- Assignment 1 -
In the skeletal landmark entries, replace "pixel coordinates" with "image coordinates" and give those lines back with nothing else changed. Leave out the pictures.

- Excerpt provided -
In this manner, the vacuum motor 94 will operate when the power tool is being used and will turn off after discontinuing use of the power tool, as nearly all uses of a power tool will require longer than two to six seconds. The worker may, however, operate the power tool for only a second or so to turn the vacuum motor 94 on and leave the motor on without the power tool being on. This would allow the worker to clean up some debris or perform other tasks requiring the vacuum but not the power tool. The worker may then turn the vacuum off by again briefly turning the tool on. The control module 98 thus allows a worker to switch the vacuum on and off and operate the vacuum in a continuous run state without having to operate the switch 62 on the vacuum itself. This is useful in situations such as where the worker is on a ladder and does not have the vacuum nearby. Preferably, the control module 98 is also programmed to operate the vacuum motor 94 for a few seconds after a worker uses a power tool for an extended period and then stops using the power tool. In this manner, the vacuum motor captures any debris which is within a tool dust shroud as the tool comes to rest.

When the vacuum 50 is operated as described above, the power tool and the vacuum motor 94 will still share power from a single power cord 54, reducing the power available to the vacuum motor 94 while the power tool is operating. The vacuum 50 does, however, allow a worker greater ease and flexibility in operating the vacuum as described above. One benefit provided is that the vacuum motor 94 may continue to run for a few seconds after a worker discontinues using a power tool. This increases the effectiveness of the vacuum 50 in capturing the dust and debris which is generated. An additional significant benefit is that the user may remotely switch the vacuum on and off by quickly blipping the tool on for less than a threshold period of time. This “cleanup” mode allows the worker to capture any stray debris and otherwise use the vacuum without using the power tool without having to turn the vacuum on and off with switch 62. This significantly increases the ease and effectiveness with which a worker may use the vacuum 50, making it more likely that the worker will properly use the vacuum. Increased worker compliance in using the vacuum 50 is highly beneficial where the dust and debris is hazardous, such as when grinding concrete or removing corrosion resistant paint.

(Skeletal landmark data)

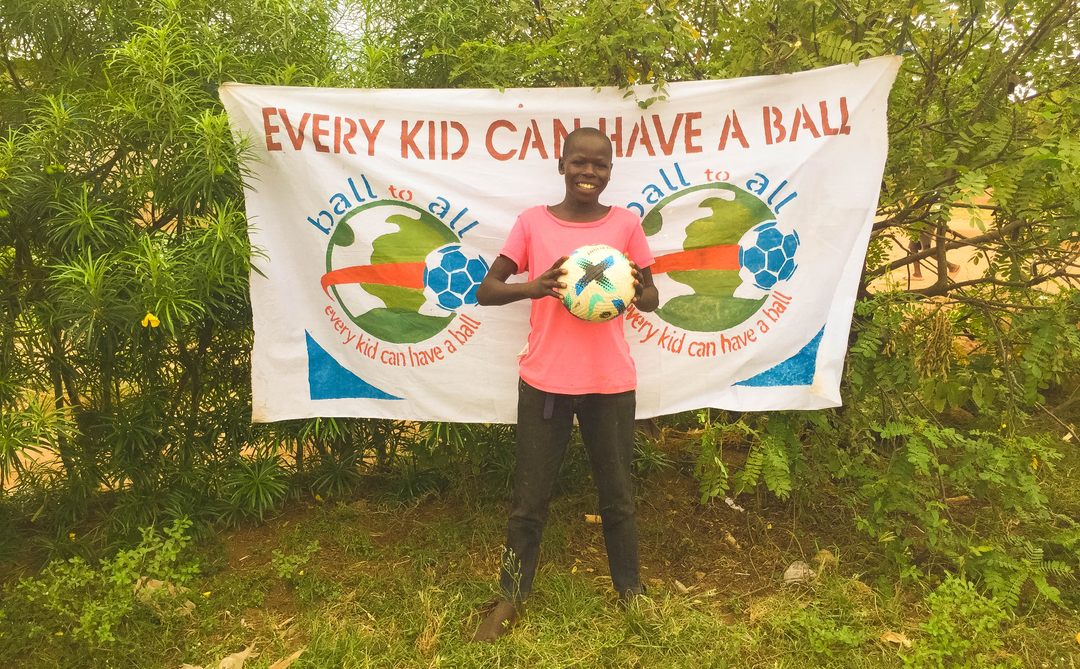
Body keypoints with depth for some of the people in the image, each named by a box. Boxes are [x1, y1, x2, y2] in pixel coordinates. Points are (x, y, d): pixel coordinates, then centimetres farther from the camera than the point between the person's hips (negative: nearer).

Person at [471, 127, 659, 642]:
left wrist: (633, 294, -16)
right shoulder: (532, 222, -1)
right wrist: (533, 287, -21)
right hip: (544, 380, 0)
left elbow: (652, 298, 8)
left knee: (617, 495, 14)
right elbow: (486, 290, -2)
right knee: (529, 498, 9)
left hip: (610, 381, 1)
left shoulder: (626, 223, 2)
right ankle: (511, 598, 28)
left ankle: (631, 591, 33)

- Assignment 2 -
Reproduce the whole passage about the vacuum and the power tool word for word.

- Problem solution 1 -
Body keypoints with depth for some of the people in the image, each named by a box. Boxes are [x1, y1, x2, y2] in image coordinates. Points are (x, y, d): image coordinates, then centimetres farther from the camera than the point between the person's hips (negative: nearer).

Person at [471, 127, 659, 642]:
left wrist: (633, 294, -16)
right shoulder: (532, 222, -1)
right wrist: (533, 287, -21)
right hip: (544, 380, 0)
left elbow: (652, 298, 8)
left knee: (617, 495, 14)
right elbow: (486, 290, -2)
right knee: (529, 498, 9)
left hip: (610, 381, 1)
left shoulder: (626, 223, 2)
right ankle: (511, 598, 28)
left ankle: (631, 591, 33)

- Problem solution 2 -
In this manner, the vacuum motor 94 will operate when the power tool is being used and will turn off after discontinuing use of the power tool, as nearly all uses of a power tool will require longer than two to six seconds. The worker may, however, operate the power tool for only a second or so to turn the vacuum motor 94 on and leave the motor on without the power tool being on. This would allow the worker to clean up some debris or perform other tasks requiring the vacuum but not the power tool. The worker may then turn the vacuum off by again briefly turning the tool on. The control module 98 thus allows a worker to switch the vacuum on and off and operate the vacuum in a continuous run state without having to operate the switch 62 on the vacuum itself. This is useful in situations such as where the worker is on a ladder and does not have the vacuum nearby. Preferably, the control module 98 is also programmed to operate the vacuum motor 94 for a few seconds after a worker uses a power tool for an extended period and then stops using the power tool. In this manner, the vacuum motor captures any debris which is within a tool dust shroud as the tool comes to rest.

When the vacuum 50 is operated as described above, the power tool and the vacuum motor 94 will still share power from a single power cord 54, reducing the power available to the vacuum motor 94 while the power tool is operating. The vacuum 50 does, however, allow a worker greater ease and flexibility in operating the vacuum as described above. One benefit provided is that the vacuum motor 94 may continue to run for a few seconds after a worker discontinues using a power tool. This increases the effectiveness of the vacuum 50 in capturing the dust and debris which is generated. An additional significant benefit is that the user may remotely switch the vacuum on and off by quickly blipping the tool on for less than a threshold period of time. This “cleanup” mode allows the worker to capture any stray debris and otherwise use the vacuum without using the power tool without having to turn the vacuum on and off with switch 62. This significantly increases the ease and effectiveness with which a worker may use the vacuum 50, making it more likely that the worker will properly use the vacuum. Increased worker compliance in using the vacuum 50 is highly beneficial where the dust and debris is hazardous, such as when grinding concrete or removing corrosion resistant paint.